Records supplied »
--- START ---
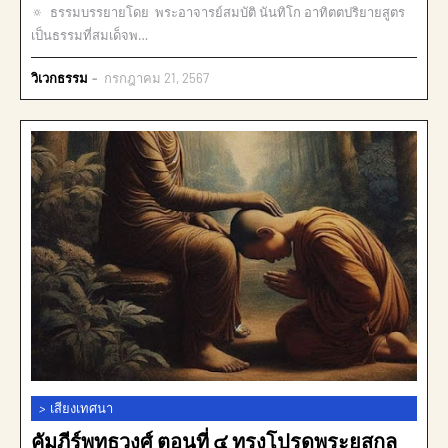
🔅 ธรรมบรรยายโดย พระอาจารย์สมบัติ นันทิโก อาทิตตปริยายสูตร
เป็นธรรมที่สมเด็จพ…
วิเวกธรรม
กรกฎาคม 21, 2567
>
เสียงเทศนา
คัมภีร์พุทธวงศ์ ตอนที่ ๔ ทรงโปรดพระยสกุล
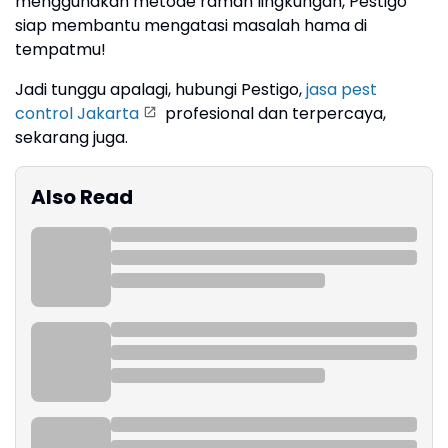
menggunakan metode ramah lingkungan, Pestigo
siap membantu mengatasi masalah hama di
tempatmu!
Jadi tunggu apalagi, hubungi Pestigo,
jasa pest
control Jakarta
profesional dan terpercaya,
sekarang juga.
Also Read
--- END ---
Task goal » Copy out whichever lines of the listing contain the word "Pestigo".

Solved problem »
menggunakan metode ramah lingkungan, Pestigo
Jadi tunggu apalagi, hubungi Pestigo,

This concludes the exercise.